§ What to work on:
a – In the post, rewrite the part that opens with the words containing "Been there, done" and closes with "the app crashed.", substituting "Mac" for "Macintosh".
b – According to the post, who created MPW C v2 for Apple?
start Page
On Sat, 15 Jun 2024 20:42:47 -0500, BGB wrote:

I fairly promptly fixed this bug once discovered, and am then just left
to wonder how exactly it managed to work in the first place (or didn't
break already).

Been there, done that.

When I set about to revive the then-moribund NCSA Telnet code for
Macintosh, back around 1990, it looked like it had been abandoned because nobody had the stomach to do the porting from MPW C v2 (created for Apple
by Green Hills) to v3 (developed by Apple itself, thoroughly ANSI-
compliant).

Besides all the compile-time errors, there were dozens, maybe hundreds, of places to be checked for the different, incompatible definition of the Pascal-equivalent “Str255” type, to ensure there were no lurking bugs. I think I got them all.

Then I started up my build, got as far as opening a terminal session,
closed it again, quit ... and the app crashed.
end Page
start Dataset content
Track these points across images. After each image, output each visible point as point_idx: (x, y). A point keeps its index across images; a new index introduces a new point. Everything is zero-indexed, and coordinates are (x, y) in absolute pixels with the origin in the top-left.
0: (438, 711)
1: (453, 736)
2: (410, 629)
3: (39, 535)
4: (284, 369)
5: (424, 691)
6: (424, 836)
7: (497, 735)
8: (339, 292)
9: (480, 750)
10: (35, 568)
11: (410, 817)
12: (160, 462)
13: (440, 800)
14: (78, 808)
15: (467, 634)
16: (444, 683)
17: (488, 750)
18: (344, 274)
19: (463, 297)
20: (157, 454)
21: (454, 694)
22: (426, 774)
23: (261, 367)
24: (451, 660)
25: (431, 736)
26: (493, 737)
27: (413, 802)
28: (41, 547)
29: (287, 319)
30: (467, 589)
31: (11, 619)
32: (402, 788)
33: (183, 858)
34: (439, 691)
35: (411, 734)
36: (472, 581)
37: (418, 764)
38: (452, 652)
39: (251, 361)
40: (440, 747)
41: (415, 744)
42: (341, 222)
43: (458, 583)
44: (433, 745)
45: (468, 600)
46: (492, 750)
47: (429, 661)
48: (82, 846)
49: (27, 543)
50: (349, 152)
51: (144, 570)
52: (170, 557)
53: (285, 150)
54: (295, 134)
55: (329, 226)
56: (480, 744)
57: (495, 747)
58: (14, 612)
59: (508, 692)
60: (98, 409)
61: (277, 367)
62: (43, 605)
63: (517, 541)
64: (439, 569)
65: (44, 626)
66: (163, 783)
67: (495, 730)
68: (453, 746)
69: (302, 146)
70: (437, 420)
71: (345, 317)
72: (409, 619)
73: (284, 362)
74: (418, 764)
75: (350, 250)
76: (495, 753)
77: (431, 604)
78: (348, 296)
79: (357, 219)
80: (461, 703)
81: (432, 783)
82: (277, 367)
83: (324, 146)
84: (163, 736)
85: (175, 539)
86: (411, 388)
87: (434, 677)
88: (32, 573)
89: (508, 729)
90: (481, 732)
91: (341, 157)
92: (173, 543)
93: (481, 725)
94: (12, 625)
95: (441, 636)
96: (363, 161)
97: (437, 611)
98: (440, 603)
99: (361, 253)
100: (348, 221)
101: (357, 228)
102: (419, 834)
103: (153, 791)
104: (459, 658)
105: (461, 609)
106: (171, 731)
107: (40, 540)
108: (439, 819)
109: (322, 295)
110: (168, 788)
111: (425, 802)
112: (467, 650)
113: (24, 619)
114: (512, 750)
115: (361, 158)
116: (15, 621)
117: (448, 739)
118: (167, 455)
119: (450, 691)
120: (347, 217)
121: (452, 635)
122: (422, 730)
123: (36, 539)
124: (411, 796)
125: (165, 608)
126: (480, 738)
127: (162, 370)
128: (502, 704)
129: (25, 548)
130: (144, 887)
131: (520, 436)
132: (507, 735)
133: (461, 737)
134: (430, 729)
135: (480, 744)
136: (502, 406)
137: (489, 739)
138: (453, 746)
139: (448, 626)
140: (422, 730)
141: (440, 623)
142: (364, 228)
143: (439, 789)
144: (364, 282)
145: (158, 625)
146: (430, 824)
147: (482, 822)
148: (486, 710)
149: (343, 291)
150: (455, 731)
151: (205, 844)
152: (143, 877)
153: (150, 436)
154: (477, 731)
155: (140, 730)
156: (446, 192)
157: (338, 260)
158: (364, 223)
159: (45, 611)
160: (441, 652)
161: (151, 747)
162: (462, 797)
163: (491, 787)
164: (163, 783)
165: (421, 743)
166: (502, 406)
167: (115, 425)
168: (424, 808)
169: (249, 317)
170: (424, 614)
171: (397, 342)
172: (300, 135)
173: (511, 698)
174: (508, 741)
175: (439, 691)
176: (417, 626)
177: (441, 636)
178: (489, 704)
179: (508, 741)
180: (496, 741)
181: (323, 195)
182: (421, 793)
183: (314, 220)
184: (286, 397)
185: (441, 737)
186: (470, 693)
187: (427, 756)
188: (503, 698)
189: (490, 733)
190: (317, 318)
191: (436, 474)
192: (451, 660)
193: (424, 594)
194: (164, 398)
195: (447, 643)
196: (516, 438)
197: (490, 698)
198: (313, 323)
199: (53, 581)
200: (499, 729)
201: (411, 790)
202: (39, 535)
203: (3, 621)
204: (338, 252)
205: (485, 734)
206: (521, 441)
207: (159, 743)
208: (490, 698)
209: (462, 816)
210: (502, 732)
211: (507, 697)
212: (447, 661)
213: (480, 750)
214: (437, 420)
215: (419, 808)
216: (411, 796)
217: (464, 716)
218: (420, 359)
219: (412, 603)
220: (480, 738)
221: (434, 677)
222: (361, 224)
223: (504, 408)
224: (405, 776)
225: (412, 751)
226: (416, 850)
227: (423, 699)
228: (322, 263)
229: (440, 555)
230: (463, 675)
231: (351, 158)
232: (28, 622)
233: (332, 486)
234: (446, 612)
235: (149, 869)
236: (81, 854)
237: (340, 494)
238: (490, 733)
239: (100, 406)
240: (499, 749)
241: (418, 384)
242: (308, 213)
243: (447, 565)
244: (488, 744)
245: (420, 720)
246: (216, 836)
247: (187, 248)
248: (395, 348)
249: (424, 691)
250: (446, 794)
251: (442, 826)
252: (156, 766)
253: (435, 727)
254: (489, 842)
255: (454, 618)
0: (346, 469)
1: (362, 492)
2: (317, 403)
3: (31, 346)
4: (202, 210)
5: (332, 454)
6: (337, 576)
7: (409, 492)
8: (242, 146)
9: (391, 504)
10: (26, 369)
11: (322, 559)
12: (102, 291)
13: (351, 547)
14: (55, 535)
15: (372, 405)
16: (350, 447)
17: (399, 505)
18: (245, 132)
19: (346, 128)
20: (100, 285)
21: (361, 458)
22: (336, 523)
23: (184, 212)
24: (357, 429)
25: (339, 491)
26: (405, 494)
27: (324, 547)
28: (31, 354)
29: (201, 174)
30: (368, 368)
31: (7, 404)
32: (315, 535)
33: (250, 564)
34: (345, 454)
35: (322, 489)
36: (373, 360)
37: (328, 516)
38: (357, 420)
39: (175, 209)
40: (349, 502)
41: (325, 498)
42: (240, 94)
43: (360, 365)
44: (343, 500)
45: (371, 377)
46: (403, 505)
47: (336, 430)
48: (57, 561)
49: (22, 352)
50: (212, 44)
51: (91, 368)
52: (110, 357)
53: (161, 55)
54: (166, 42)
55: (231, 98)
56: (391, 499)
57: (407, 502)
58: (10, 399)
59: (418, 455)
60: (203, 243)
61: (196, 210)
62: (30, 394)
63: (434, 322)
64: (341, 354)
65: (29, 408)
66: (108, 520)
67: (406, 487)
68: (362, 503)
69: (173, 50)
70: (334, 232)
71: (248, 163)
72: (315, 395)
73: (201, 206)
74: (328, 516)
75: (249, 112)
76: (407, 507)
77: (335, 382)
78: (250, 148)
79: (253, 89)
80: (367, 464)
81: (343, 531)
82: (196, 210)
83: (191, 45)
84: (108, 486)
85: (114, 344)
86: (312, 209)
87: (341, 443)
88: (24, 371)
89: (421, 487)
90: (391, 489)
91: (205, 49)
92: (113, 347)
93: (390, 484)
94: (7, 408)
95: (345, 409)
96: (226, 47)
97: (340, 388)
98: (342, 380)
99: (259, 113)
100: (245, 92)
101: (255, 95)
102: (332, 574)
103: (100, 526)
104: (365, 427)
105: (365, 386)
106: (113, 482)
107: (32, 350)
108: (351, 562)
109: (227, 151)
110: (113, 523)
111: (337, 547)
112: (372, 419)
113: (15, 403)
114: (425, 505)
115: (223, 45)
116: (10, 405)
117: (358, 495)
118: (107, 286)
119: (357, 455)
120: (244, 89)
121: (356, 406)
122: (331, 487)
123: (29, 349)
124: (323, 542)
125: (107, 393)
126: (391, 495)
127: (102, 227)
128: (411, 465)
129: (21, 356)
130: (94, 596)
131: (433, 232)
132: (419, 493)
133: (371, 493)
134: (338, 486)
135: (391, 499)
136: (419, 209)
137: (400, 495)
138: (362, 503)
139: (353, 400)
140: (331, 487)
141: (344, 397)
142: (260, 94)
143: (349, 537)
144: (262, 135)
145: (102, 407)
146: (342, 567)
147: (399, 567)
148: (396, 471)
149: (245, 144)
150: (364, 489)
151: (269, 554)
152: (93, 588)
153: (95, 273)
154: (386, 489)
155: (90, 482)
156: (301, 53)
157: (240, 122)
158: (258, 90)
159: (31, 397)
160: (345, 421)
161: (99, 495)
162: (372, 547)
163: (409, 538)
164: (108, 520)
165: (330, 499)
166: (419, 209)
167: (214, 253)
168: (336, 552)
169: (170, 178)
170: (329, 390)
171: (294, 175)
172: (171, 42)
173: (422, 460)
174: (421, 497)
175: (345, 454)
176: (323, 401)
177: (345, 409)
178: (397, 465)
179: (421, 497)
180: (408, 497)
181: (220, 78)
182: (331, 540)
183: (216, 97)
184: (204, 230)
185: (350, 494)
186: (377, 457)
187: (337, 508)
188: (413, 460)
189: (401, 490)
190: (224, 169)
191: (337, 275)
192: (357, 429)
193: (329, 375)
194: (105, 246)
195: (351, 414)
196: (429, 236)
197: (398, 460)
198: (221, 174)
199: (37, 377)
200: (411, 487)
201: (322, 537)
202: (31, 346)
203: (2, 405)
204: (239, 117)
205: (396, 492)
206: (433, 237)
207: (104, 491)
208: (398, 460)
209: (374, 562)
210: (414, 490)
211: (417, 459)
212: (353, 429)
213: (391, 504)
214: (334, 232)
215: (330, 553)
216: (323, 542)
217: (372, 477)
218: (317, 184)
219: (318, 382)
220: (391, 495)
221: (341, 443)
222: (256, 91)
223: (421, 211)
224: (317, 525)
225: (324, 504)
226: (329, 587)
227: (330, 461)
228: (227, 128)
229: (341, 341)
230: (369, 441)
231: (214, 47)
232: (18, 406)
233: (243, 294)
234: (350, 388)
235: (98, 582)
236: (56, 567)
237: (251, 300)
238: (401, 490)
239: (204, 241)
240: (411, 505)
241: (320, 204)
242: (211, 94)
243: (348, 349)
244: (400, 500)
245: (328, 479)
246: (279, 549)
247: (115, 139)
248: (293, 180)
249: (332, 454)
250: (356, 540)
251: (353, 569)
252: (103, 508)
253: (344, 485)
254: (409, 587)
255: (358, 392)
end Dataset content
start Dataset content
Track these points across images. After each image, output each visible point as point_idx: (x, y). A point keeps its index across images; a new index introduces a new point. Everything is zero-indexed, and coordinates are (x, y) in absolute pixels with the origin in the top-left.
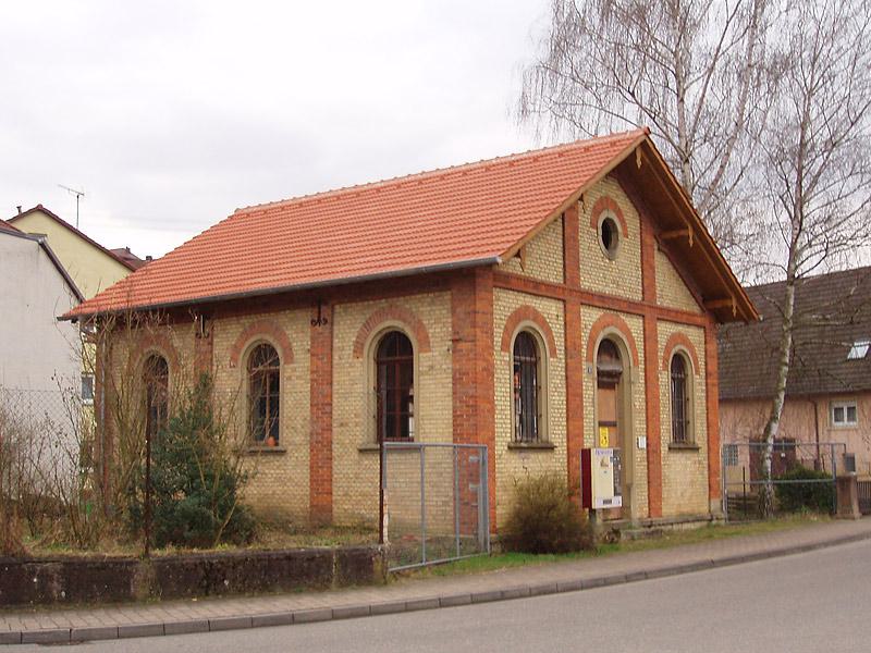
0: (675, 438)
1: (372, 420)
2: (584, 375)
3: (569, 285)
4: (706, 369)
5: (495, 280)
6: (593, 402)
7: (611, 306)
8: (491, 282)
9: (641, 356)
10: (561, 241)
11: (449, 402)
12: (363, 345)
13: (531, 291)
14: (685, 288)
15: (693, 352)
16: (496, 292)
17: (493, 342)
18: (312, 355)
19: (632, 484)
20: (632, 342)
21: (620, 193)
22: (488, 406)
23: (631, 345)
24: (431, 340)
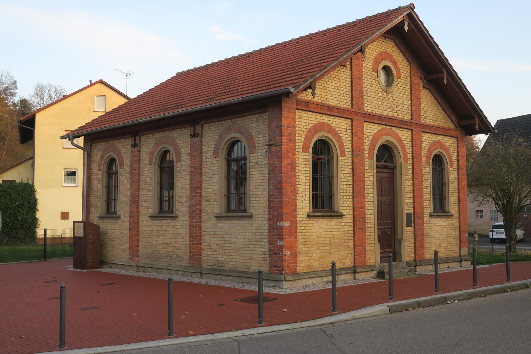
end Dataset content
start Dataset content
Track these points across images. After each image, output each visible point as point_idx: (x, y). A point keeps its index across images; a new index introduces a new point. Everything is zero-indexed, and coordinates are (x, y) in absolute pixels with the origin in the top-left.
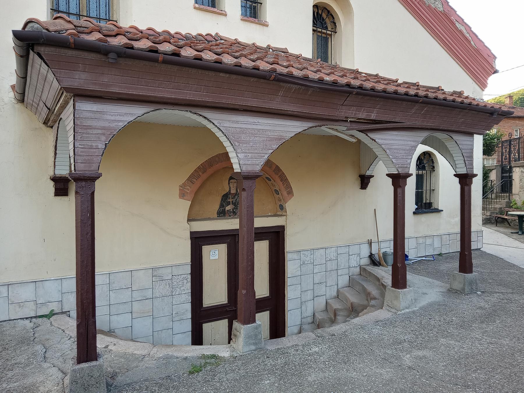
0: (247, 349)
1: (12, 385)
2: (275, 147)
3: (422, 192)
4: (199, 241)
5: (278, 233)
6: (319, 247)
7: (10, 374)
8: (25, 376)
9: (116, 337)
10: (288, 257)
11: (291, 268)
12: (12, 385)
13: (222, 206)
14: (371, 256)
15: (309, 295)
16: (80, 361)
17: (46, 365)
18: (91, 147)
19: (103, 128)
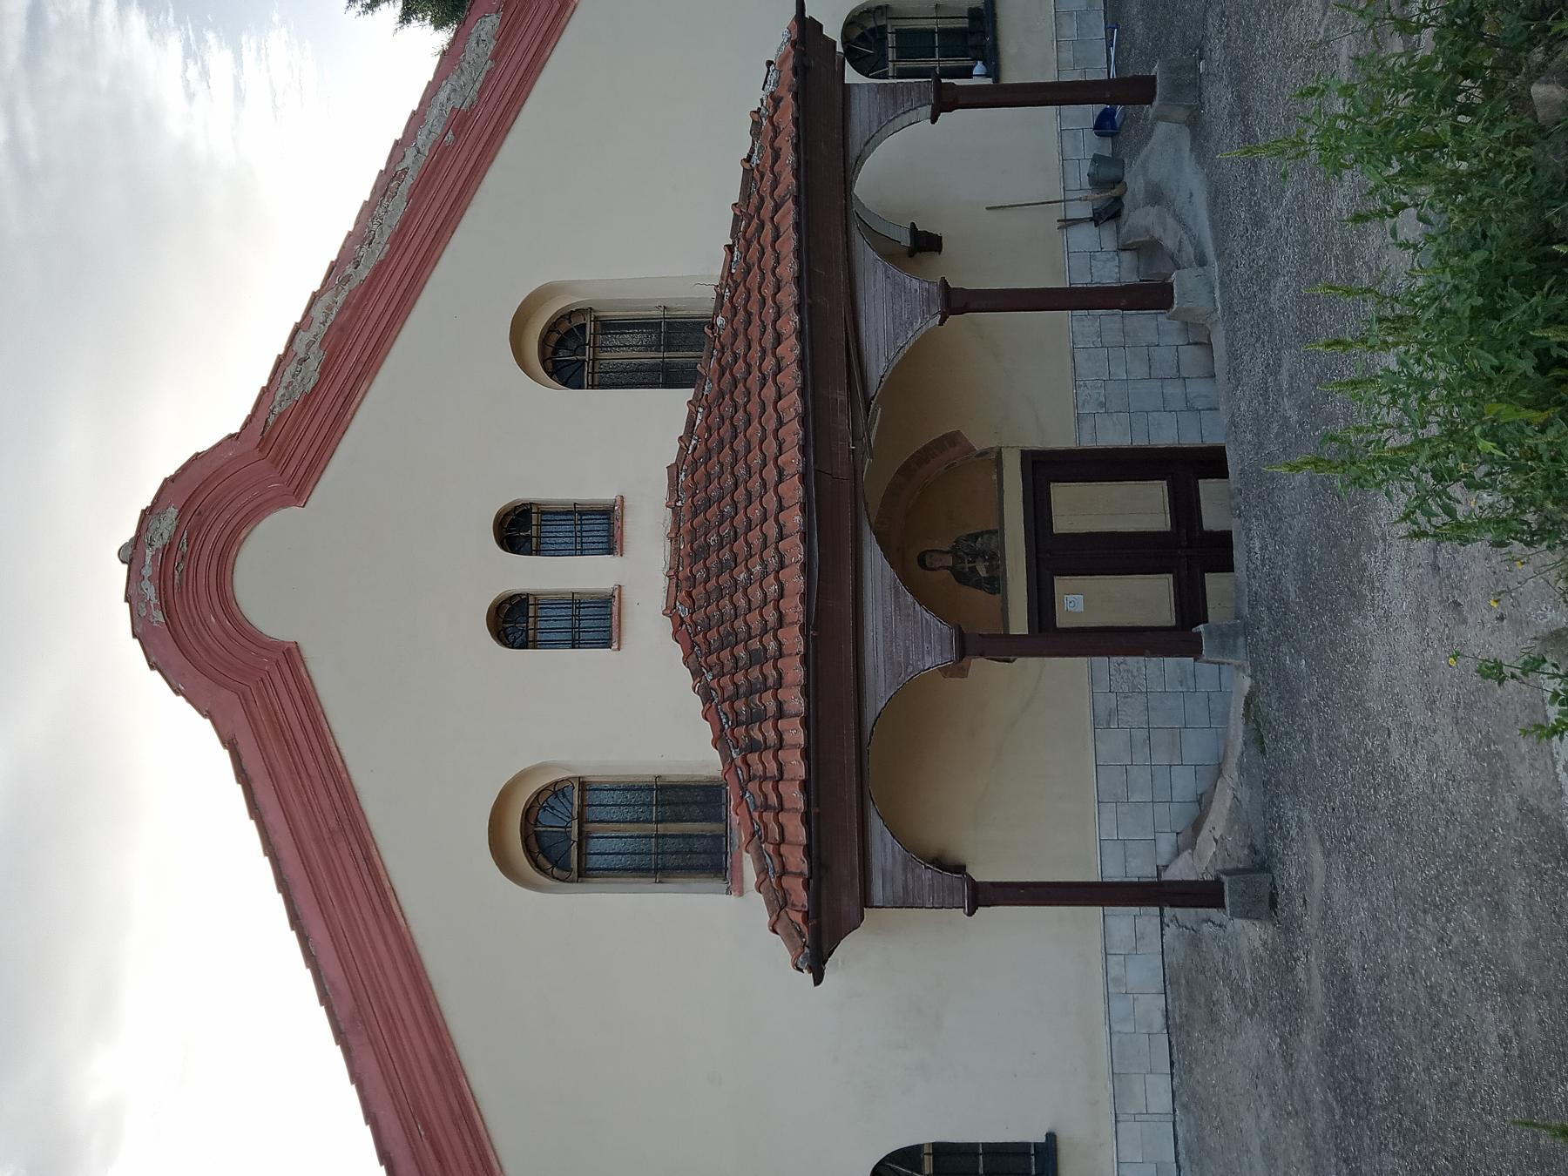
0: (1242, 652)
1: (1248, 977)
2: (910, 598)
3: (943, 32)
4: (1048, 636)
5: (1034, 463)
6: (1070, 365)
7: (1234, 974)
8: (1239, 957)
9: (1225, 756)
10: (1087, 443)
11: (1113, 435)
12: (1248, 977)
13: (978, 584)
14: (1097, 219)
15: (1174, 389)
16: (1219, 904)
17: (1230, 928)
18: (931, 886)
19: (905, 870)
end Dataset content
§ Solutions to the tasks:
a –
Been there, done that.

When I set about to revive the then-moribund NCSA Telnet code for
Mac, back around 1990, it looked like it had been abandoned because nobody had the stomach to do the porting from MPW C v2 (created for Apple
by Green Hills) to v3 (developed by Apple itself, thoroughly ANSI-
compliant).

Besides all the compile-time errors, there were dozens, maybe hundreds, of places to be checked for the different, incompatible definition of the Pascal-equivalent “Str255” type, to ensure there were no lurking bugs. I think I got them all.

Then I started up my build, got as far as opening a terminal session,
closed it again, quit ... and the app crashed.

b – Green Hills created MPW C v2 for Apple.